Disinggung proses Penunjukan Langsung atas pengadaan Spare Part X Ray di KNIA, Theresia Devi S mengaku, sedang dalam proses evaluasi dari mereka guna menetapkan penyedia yang saat ini adalah PT Indomega Teknologi.
“Yang diadakan 4 unit Generator X Ray. Masih proses evaluasi pengadaan,” kata Theresia Devi S yang juga Panitia Pelaksana Pengadaan di PT APA tersebut.
Dicecar atas dugaan kadaluarsanya Surat Pendaftaran Sebagai Agen Tunggal Barang Produksi Luar Negeri yang dikeluarkan Direktorat Perdagangan Dalam Negeri (PDN) Kemendag RI PT Indomega Tekhnologi pada tanggal 1 Oktober 2020 lalu, Theresia Devi S mengaku hanya berpedoman adanya Surat Penghunjukan perusahaan tersebut dari Nuctceh Company Limited Beijing.
“Kami menerima data, PT Indomega Teknologi sebagai agen dari Nuctceh Company Limited Beijing. Kalau yang disampaikan atas kadaluarsanya Surat dari Kemendag RI, kami tidak tahu,” ujar Theresia Devi S.
Sebelumnya, Head Of Copotate Secretary & Legal PT APA Dedi Al Subur menyampai, perusahaan amat terbuka dengan informasi media dan mengklarifikasi atas pemberitaan yang ditayangkan tentang dugaan persekongkolan proyek pengadaan spare part X Ray di KNIA.
Disampaikannya, mereka melaksanakan proses pengadaan sesuai mekanisme aturan dalam perusahan itu yang jelas memiliki perbedaan dengan proses di Instansi lain. “Kami melaksanakan sesuai aturan.
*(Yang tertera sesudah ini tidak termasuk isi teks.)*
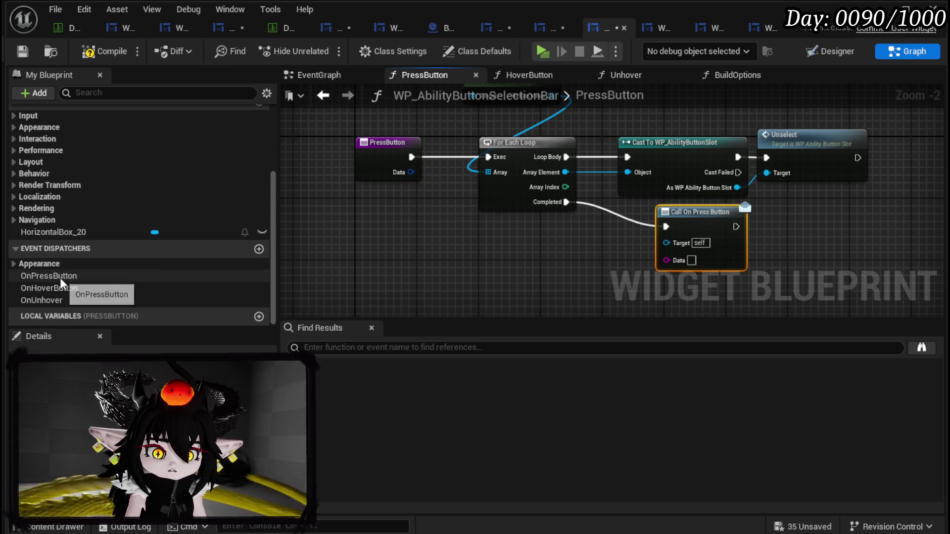
{"action": "left_click", "coordinate": [59, 276]}
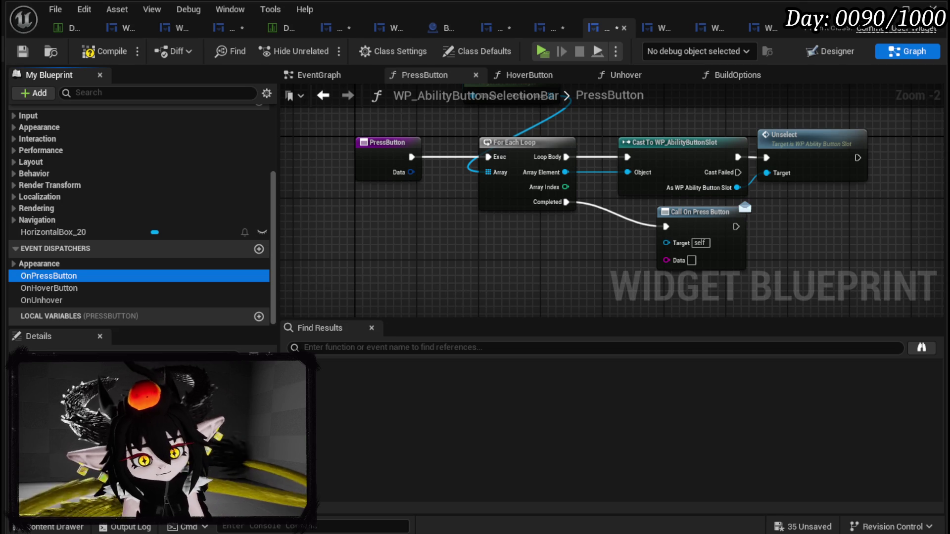
{"action": "left_click", "coordinate": [128, 364]}
{"action": "type", "text": "Gameplay"}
Menyangkut adanya ajuan dari PT Mahakarya Garuda Harsana, guna persiapan RAB,” katanya.
Dedi Al Subur juga menjelaskan PT Angkasa Pura Aviasi (APA) dibentuk atas Joint Venture Company (JVCo) Angkasa Pura II yang porsi saham 51 persen dan gabungan perusahaan pengelola bandara GMR Airports dengan saham sebesar 49 persen.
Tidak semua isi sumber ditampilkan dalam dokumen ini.